Exercise goal: Your copy should match the listing below exactly, except that it holds no images.

Start of Data provided

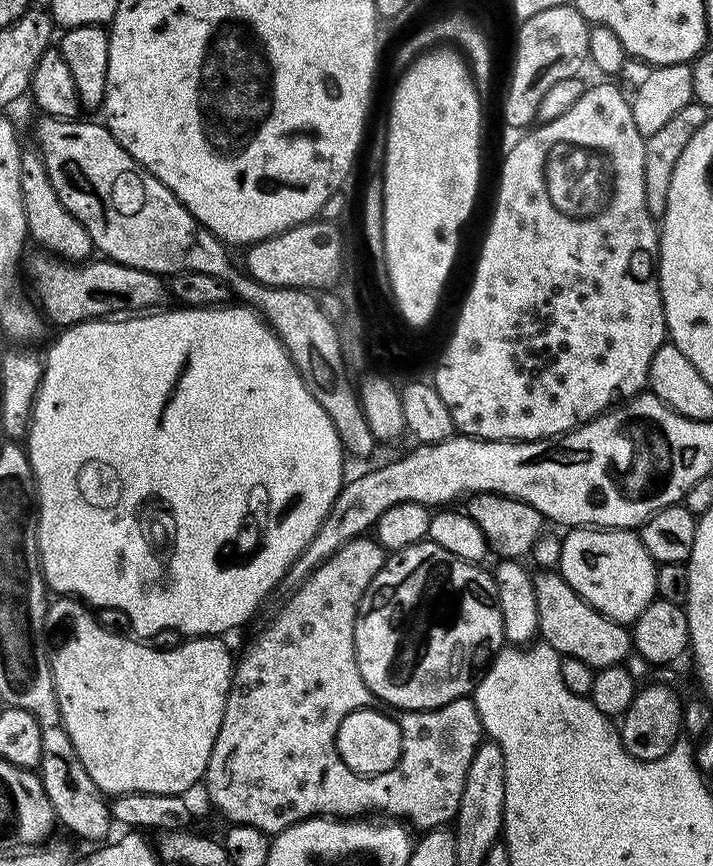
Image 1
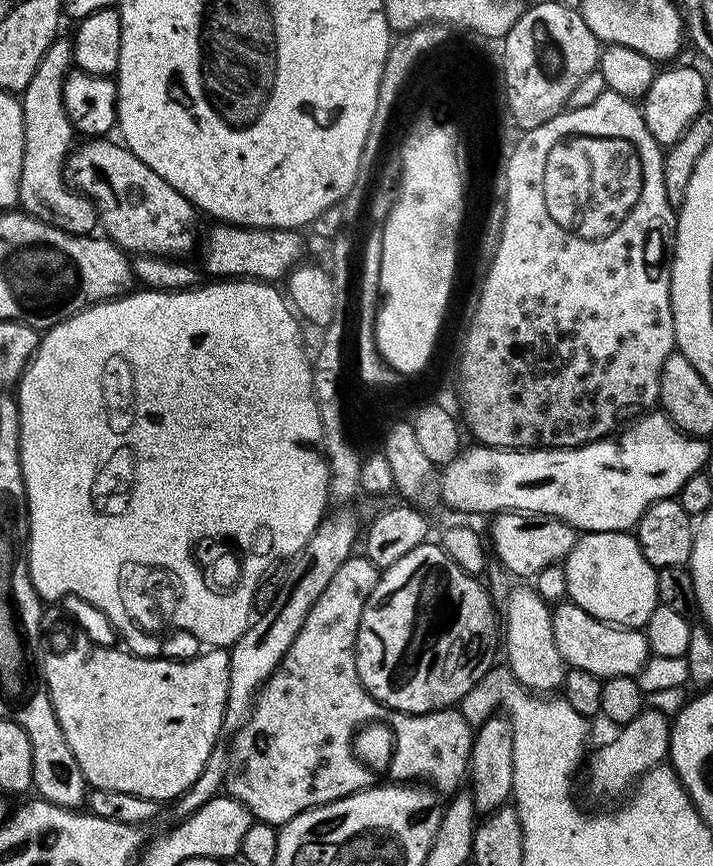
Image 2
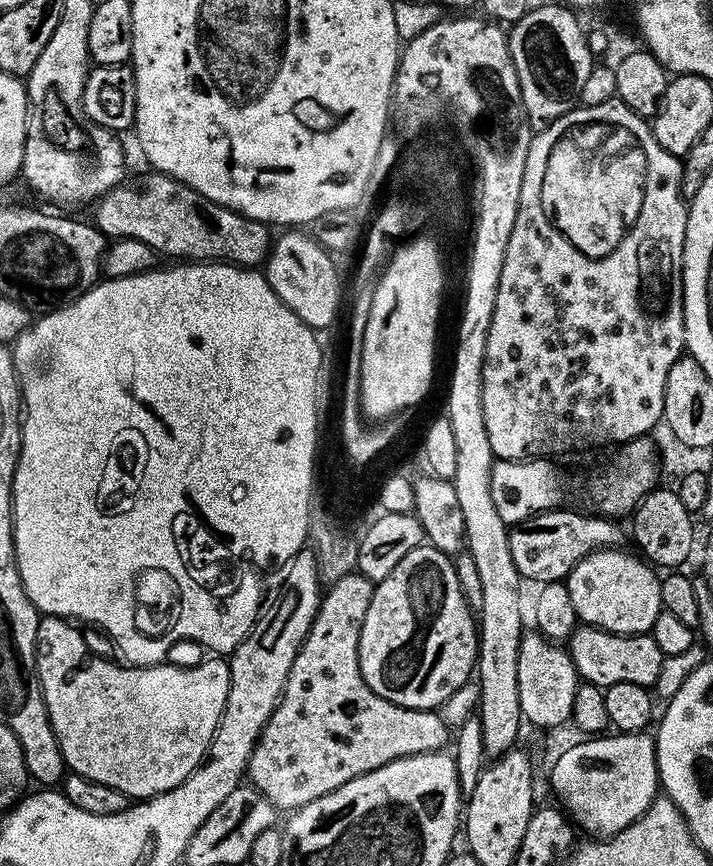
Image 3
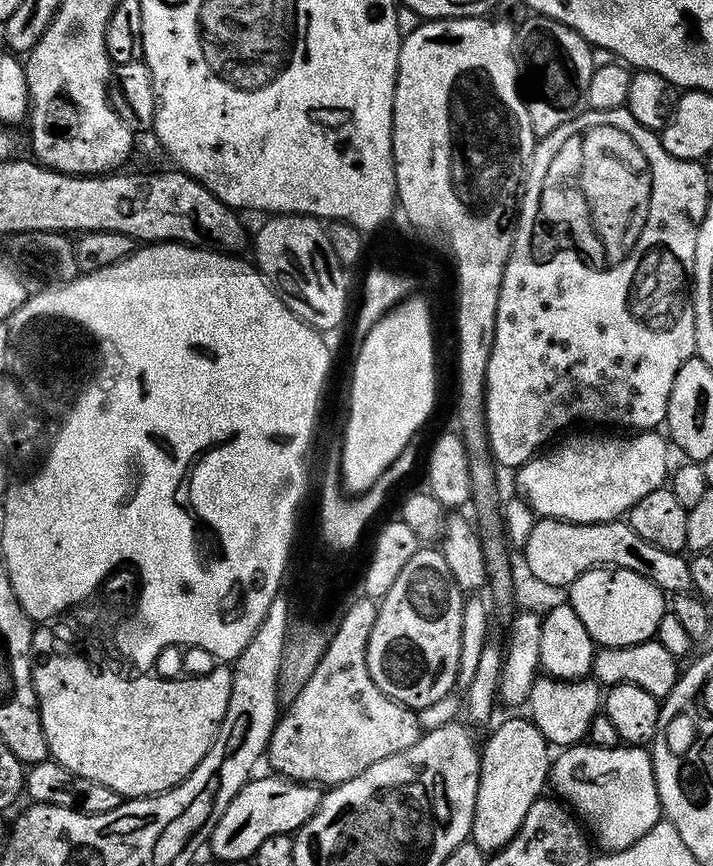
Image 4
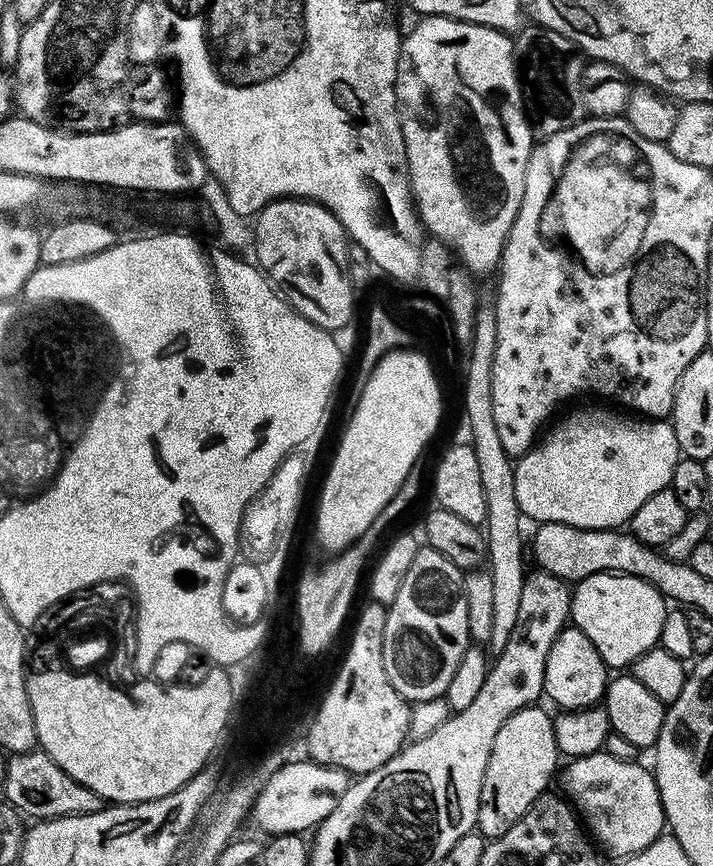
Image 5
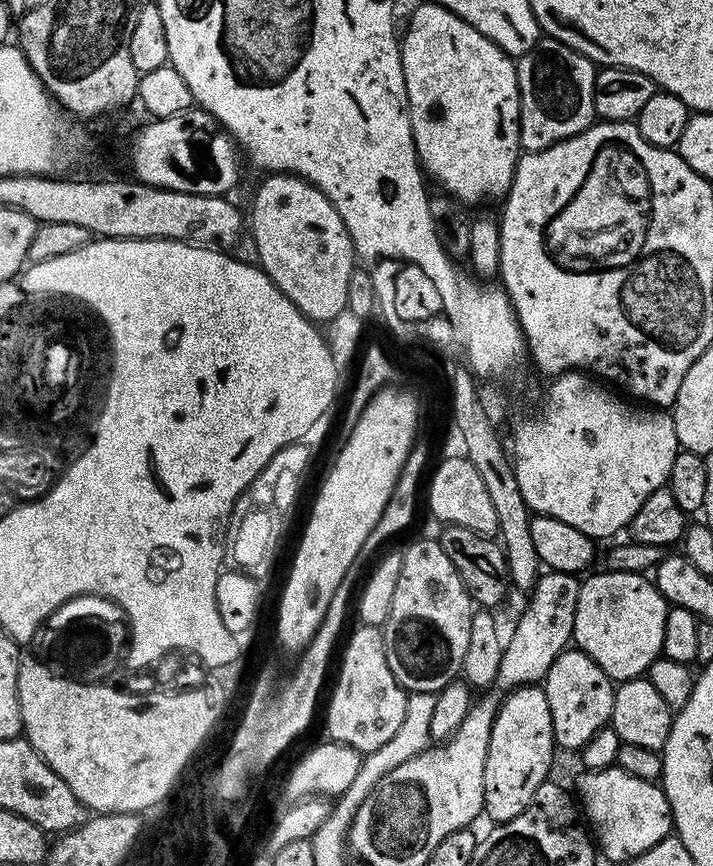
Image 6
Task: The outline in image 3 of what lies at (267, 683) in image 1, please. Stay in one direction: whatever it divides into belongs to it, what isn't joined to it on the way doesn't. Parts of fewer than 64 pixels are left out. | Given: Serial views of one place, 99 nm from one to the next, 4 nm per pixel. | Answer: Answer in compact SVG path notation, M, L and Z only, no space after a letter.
M355 570L339 579L323 595L308 636L290 666L280 702L256 739L248 759L247 779L251 787L261 792L281 813L288 814L306 806L378 766L386 766L403 756L439 752L447 740L449 743L450 726L439 711L400 708L394 702L374 694L374 690L370 690L362 678L358 642L366 610L370 610L373 587L373 581Z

End of Data provided

Exercise answer:
Image 1
Image 2
Image 3
Image 4
Image 5
Image 6
Task: The outline in image 3 of what lies at (267, 683) in image 1, please. Stay in one direction: whatever it divides into belongs to it, what isn't joined to it on the way doesn't. Parts of fewer than 64 pixels are left out. | Given: Serial views of one place, 99 nm from one to the next, 4 nm per pixel. | Answer: Answer in compact SVG path notation, M, L and Z only, no space after a letter.
M355 570L339 579L323 595L308 636L290 666L280 702L256 739L248 759L247 779L251 787L261 792L281 813L288 814L306 806L378 766L386 766L403 756L439 752L447 740L449 743L450 726L439 711L400 708L394 702L374 694L374 690L370 690L362 678L358 642L366 610L370 610L373 587L373 581Z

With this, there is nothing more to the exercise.